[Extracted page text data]
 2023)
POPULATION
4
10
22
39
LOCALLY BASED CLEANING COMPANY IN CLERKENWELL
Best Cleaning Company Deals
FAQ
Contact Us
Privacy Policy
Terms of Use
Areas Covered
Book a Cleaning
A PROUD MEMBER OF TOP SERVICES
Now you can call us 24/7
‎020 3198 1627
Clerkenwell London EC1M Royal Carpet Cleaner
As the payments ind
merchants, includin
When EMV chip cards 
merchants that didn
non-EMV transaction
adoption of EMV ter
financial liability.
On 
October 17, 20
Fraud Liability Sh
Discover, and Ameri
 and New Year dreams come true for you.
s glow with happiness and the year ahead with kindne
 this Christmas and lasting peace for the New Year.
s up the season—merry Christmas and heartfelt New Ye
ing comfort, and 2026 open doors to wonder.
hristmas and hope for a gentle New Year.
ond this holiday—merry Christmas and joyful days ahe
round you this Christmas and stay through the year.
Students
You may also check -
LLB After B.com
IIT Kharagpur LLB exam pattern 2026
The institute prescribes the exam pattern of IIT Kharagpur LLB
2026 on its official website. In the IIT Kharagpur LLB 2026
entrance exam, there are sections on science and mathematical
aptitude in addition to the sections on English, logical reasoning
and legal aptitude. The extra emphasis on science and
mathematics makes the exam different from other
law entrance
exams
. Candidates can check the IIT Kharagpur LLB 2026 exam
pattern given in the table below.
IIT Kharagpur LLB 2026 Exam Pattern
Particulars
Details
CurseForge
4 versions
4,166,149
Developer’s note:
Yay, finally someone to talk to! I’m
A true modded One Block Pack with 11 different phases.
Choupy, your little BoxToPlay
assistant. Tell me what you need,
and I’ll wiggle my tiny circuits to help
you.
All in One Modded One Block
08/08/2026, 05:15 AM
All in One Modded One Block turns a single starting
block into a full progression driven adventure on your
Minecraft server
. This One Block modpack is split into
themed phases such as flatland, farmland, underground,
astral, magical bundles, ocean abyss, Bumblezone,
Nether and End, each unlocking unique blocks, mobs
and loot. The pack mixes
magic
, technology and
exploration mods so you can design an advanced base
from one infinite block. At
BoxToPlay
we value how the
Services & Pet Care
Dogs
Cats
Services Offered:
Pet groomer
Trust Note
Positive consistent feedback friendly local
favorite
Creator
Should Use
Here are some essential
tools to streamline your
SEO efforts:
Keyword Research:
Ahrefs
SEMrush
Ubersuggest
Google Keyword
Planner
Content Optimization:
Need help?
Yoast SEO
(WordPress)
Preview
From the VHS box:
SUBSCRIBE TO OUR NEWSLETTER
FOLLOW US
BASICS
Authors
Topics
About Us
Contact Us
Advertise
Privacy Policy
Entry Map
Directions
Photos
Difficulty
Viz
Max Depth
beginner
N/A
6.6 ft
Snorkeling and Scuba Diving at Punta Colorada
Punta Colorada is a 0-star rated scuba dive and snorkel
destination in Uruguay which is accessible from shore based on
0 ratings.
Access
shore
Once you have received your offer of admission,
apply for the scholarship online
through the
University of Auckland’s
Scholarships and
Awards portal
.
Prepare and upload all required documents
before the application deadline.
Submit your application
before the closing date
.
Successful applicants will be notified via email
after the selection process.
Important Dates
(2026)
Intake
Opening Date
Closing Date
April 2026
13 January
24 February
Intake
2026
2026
---
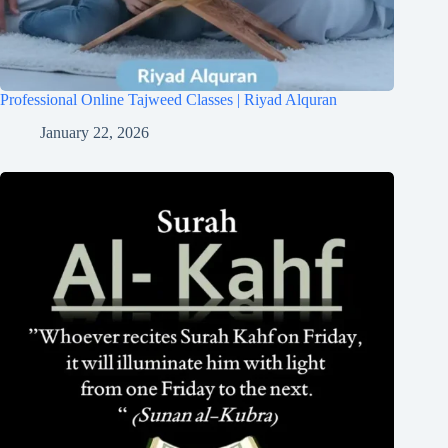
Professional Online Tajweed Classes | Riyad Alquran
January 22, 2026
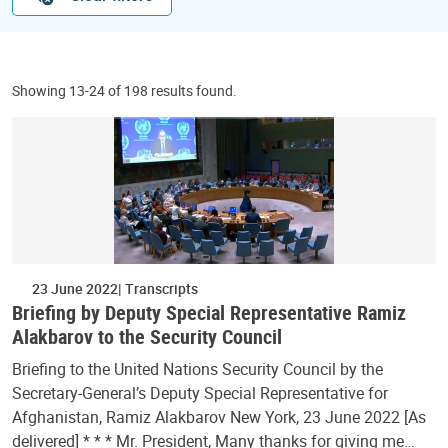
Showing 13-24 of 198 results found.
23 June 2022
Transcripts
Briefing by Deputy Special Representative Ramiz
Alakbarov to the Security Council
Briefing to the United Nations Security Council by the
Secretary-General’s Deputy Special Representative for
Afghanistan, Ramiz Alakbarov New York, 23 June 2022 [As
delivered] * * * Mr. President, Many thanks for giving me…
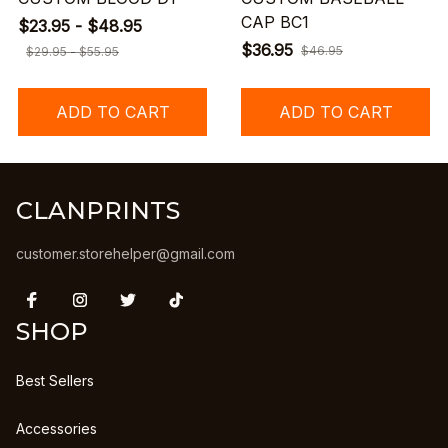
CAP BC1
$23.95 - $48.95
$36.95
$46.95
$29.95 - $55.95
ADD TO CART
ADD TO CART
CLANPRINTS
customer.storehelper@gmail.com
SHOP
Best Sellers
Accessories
---
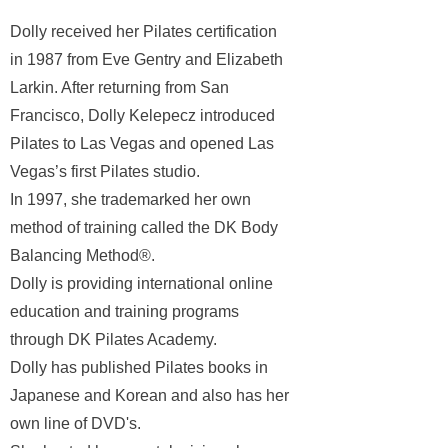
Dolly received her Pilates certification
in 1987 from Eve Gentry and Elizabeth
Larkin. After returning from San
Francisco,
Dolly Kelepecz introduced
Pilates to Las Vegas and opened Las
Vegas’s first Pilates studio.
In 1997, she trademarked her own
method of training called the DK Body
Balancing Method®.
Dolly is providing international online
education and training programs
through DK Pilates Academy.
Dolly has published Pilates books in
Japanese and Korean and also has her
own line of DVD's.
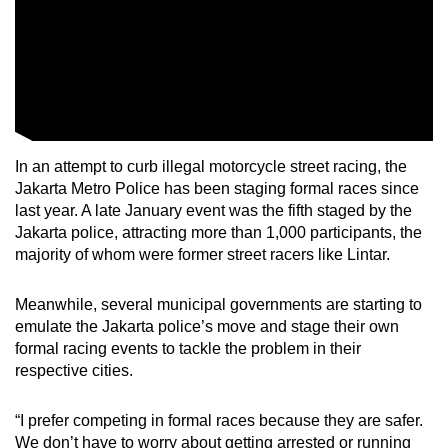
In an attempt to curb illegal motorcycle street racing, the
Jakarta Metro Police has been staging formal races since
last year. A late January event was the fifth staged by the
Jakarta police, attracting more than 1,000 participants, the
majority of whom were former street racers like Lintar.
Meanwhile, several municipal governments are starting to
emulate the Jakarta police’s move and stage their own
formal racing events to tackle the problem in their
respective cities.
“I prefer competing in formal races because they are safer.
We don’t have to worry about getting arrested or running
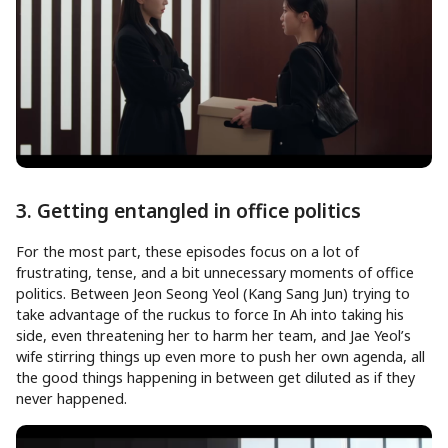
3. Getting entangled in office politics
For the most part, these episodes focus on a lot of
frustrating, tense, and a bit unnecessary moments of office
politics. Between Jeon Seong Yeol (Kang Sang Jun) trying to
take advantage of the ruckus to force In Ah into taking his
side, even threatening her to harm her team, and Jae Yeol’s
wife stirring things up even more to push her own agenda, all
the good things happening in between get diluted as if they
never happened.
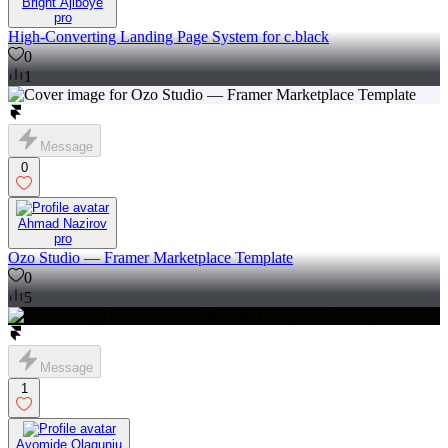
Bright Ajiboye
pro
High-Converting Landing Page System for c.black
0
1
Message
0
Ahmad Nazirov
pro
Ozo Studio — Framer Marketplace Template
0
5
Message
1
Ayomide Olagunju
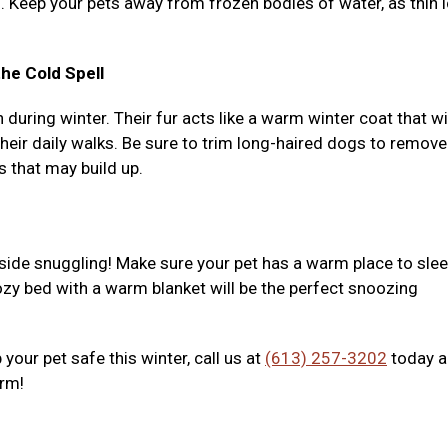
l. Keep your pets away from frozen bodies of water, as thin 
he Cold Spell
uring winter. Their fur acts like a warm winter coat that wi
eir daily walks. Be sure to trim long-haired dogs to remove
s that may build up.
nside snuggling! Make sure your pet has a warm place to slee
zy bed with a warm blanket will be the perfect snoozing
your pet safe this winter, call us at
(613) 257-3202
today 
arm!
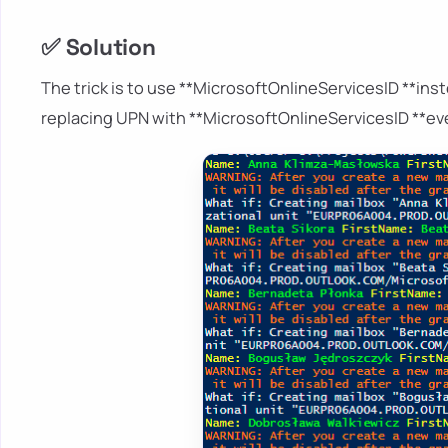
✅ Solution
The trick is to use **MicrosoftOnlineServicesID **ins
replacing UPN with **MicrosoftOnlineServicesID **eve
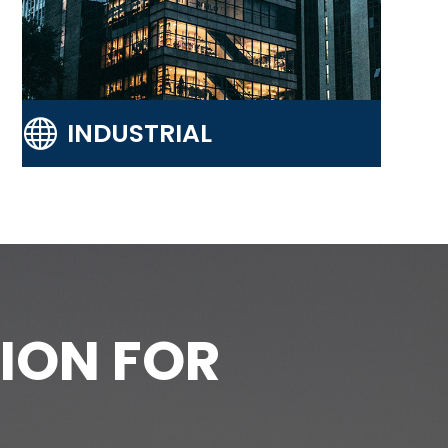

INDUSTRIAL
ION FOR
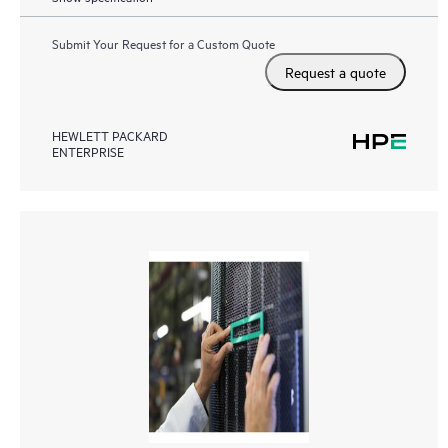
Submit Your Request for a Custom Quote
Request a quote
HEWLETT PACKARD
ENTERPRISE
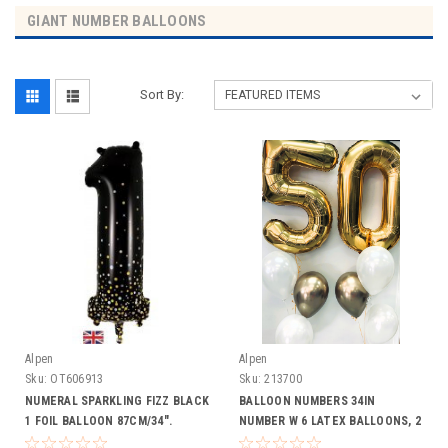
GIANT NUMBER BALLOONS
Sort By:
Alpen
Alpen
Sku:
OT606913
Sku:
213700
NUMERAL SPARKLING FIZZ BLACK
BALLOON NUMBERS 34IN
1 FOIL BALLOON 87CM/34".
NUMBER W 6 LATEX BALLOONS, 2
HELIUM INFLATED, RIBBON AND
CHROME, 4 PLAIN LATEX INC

→ **TASK INSTRUCTIONS**
What is needed is the number of lines above that include the string "politics", and nothing else.

→ **RESULT OF THE TASK**
2